Metiendo en vereda el Apache; los Servidores Virtuales

Llevo una temporadina de lo más productiva. Lo último que había decidido era pasar de complicarme la vida manteniendo una página web, y dejar que la magia del PHP y del MySQL hiciesen el trabajo sucio por mi, para conseguir algo decente en cuatro patadas bien empaquetadas gracias a Drupal.

Lo de Drupal no tuvo demasiado misterio, pero adecentar el estercolero que tenía por Apache, no iba a ser tan inmediato. Mi principal problema consistía en que la versión local de las páginas de AsturLiNUX que tengo en mi ordenador tienen que colgar de la raiz del servidor, porque sino no hay forma humana de conseguir encajar los enlaces, y por mucho que intentes adaptar las páginas, al final no consigues más que enlaces rotos por todas partes.

El problema en cuestión tiene su miga, ya que ¡el servidor es mio!, es decir, a ver quienes se creen las páginas de AsturLiNUX para tomar posesión de mi servidor de esa forma tan desvergonzada. Ya que tengo un dominio apañado, no parece muy lógico tener que andar escondiendo mis páginas en un subdirectorio para que las páginas de AsturLiNUX no se enfaden…

La solución: ¡Tux vendiga los servidores virtuales!
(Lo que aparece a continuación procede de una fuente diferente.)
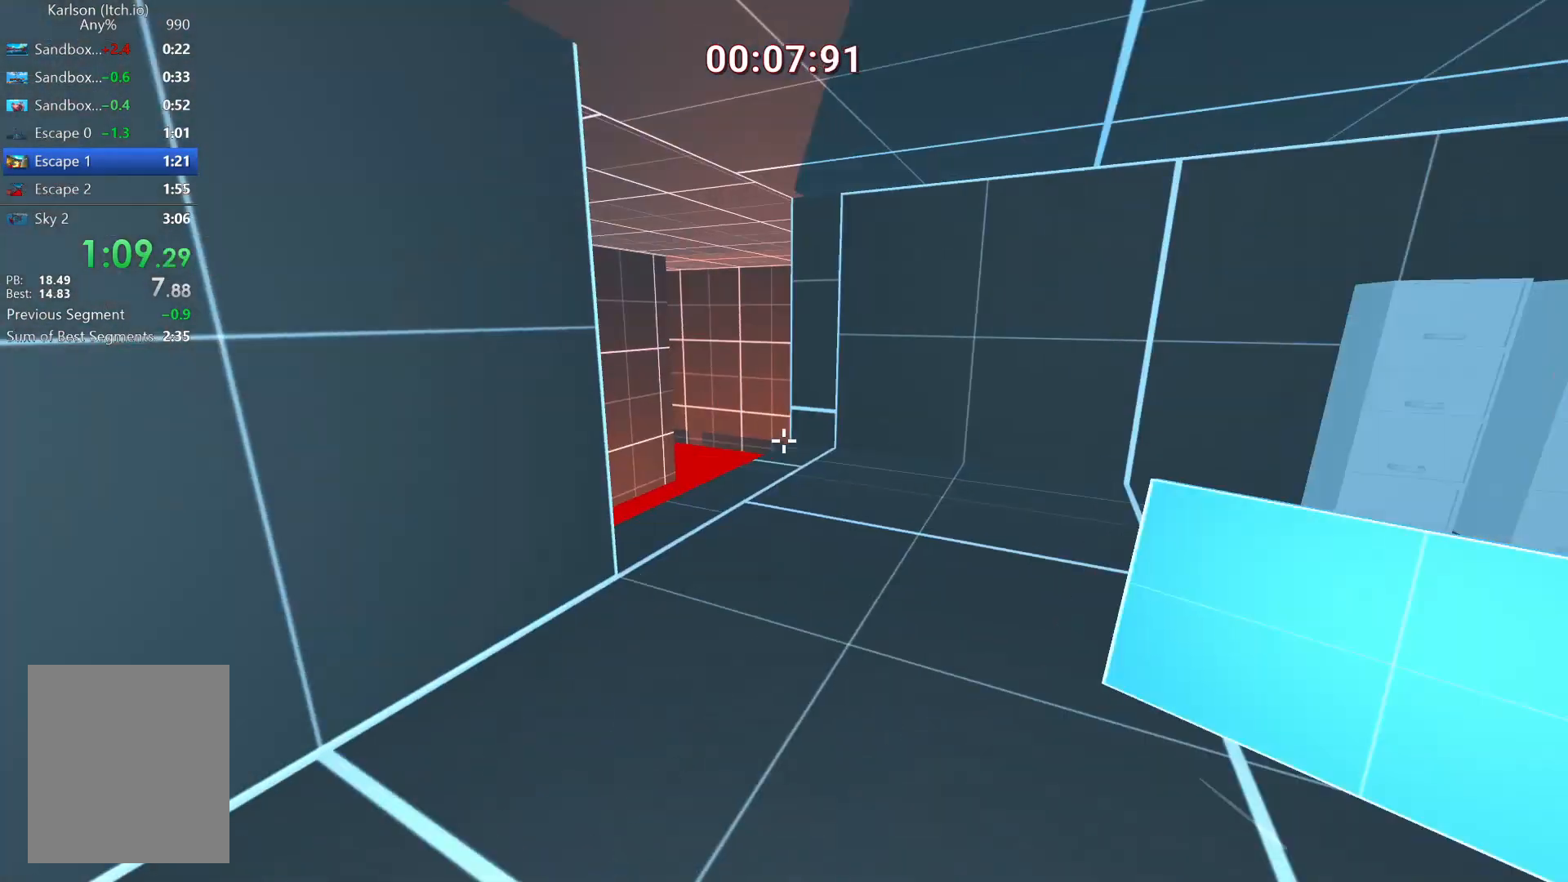
{"keys": ["a"], "mouse": [], "events": [[42, "s", "up"], [125, "a", "up"], [125, "w", "down"], [417, "w", "up"], [459, "a", "down"]]}
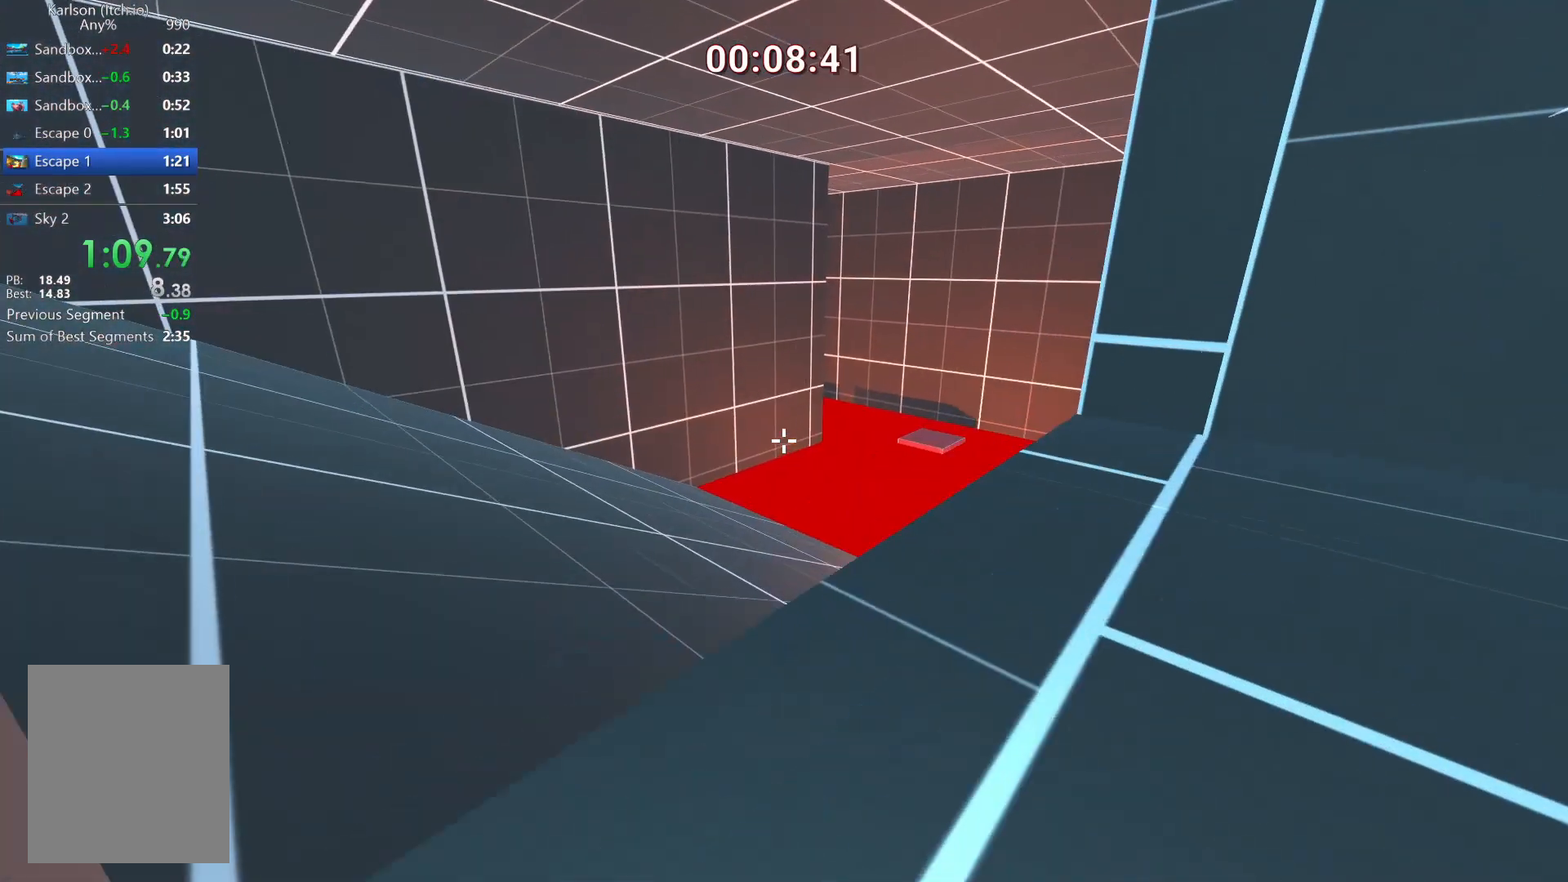
{"keys": ["ctrl", "d", "w"], "mouse": [], "events": [[125, "ctrl", "down"], [125, "w", "down"], [208, "a", "up"], [459, "d", "down"]]}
Aunque la documentación del Apache hace presagiar que lo que estás a punto de acometer es algo así como una operación a corazón abierto, lo cierto es que con un poco de maña y algún vistazo a la configuración del Apache de Pintaiux, he conseguido que las páginas locales de AsturLiNUX sigan en la raiz de mi Apache, ¡pero en su propio servidor virtual! Vamos, que puedo ver las páginas desde mi casa, y para el resto del mundo tengo un servidor civilizado que muestra lo que tiene que mostrar, que no es otra cosa que mi página personal.

Ya puestos a trapichear, le pegué una pasadita a Nessus a ver qué tal estaba configurado mi Apache (mal, por supuesto), y con un poco más de trabajo he dejado mi servidor como los chorros del oro (o eso es lo que me gusta contarles a las nenas… o:-) Nada, que ya estoy hecho un Juaquer en toda regla, y las cosas van tomando una forma más presentable. En cuanto modifique un poco el aspecto de Drupal para que parezca mio y no suyo, lo traduzca a una lengua más cercana, configure algún tipo de galería de fotos, monte algún gestor de proyectos, actualice mi currículum… habré terminado con todo ¡Y NO TENDRÉ NADA MÁS QUE HACER!

En fin, va a ser cuestión de tomarlo con calma.